De pronto se me ocurrió una idea. Actuando de acuerdo con mis conocimientos sobre la construcción de los edificios de esas antiguas ciudades marcianas, que tienen un patio en el centro de cada manzana, tanteé a ciegas mi camino a través de los oscuros recintos y llamé a los doats para que me siguieran. Estos tuvieron dificultades para pasar algunas de las puertas, pero como todos los edificios principales de la ciudad eran de grandes dimensiones, pudieron deslizarse a través de ellos sin atascarse. Por último llegaron al patio interior, donde, como suponía, encontré la acostumbrada alfombra de vegetación similar al musgo que podría proveerles de comida y bebida hasta que los regresara a su propio corral. Estaba seguro de que estarían tan tranquilos y contentos como en cualquier otro lugar y no existía ni la más remota posibilidad de que fueran descubiertos, ya que los hombres verdes no tenían muchas ganas de entrar a esos edificios de las afueras de la ciudad porque eran frecuentados por lo que creo que es la única cosa que les causa miedo: los grandes simios blancos de Barsoom.
Les quité los arneses y los oculté en el vano de la puerta trasera del edificio por la cual habíamos llegado al patio. Dejé sueltos a los doats y me abrí paso rápidamente a través del patio hacia la parte trasera de los edificios que estaban del otro lado. De allí desemboqué en la avenida que estaba más allá, y esperé en la puerta del edificio hasta asegurarme que nadie se acercaba. Entonces me apresuré a cruzar al lado opuesto y entré por la primera puerta del patio que estaba más allá. Así, atravesando patio tras patio, con la única aunque remota posibilidad de ser descubierto que traía aparejado el necesario cruce de las avenidas, llegué al patio de la parte trasera de los cuartos de Dejah Thoris.
Allí, por supuesto, encontré las bestias de los guerreros que habitaban en los edificios adyacentes y podía esperar encontrarme con los guerreros mismos si entraba, pero afortunadamente tenía otro medio más seguro de llegar a la parte superior, donde se encontraría Dejah Thoris. Después de determinar con la mayor precisión posible cuál era el edificio que ocupaba, ya que nunca lo había mirado desde el lado del patio, me valí de mi relativa fuerza y agilidad y salté hasta aferrarme del borde de una ventana del segundo piso que yo pensaba que daba a la parte de atrás de su habitación. Me arrojé, pues, dentro del recinto y avancé furtivamente hacía la parte de adelante del edificio. Al llegar a la puerta de su habitación me percaté por las voces que venían desde adentro, de que allí había alguien.

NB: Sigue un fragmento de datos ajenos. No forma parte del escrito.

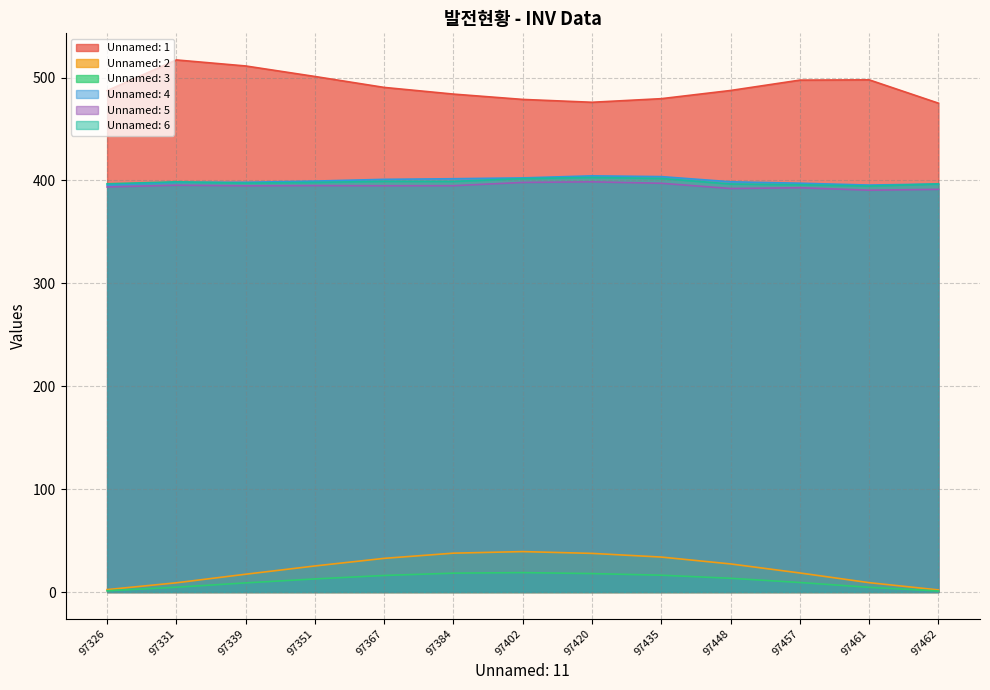

What is the maximum value shown in the chart?

517.1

No entré precipitadamente, sino que me detuve a escuchar para asegurarme que fuera Dejah Thoris y que no hubiera peligro alguno al entrar. Gracias a Dios tomé esta precaución, ya que la conversación que escuché fue en los tonos guturales de los hombres, y las palabras que me llegaron me advirtieron a tiempo. El que hablaba era un jefe y estaba dando órdenes a cuatro de sus guerreros.
—Cuando regrese a este recinto —estaba diciendo— como seguramente hará cuando vea que ella no acude a encontrarse con él en los bordes de la ciudad, ustedes cuatro saltan sobre él y lo desarman. Esto requerirá la fuerza combinada de todos ustedes, si el informe que trajeron de regreso de Korad es cierto. Cuando lo tengan bien sujeto, llévenlo a las cuevas que hay debajo de los cuartos de los Jeddaks y encadénenlo, asegurándolo bien, donde pueda ser encontrado cuando Tal Hajus lo necesite. No le permitan hablar con nadie, ni dejen que nadie entre a esta habitación antes que él llegue. No hay peligro de que la chica regrese, ya que a esta hora debe de estar a salvo en los brazos de Tal Hajus. Todos sus antepasados pueden compadecerse de ella, ya que Tal Hajus no lo hará. La gran Sarkoja ha hecho un buen trabajo esta noche. Me marcho, pero si fracasan en su captura, cuando venga encomendaré sus cadáveres al frío seno del río Iss.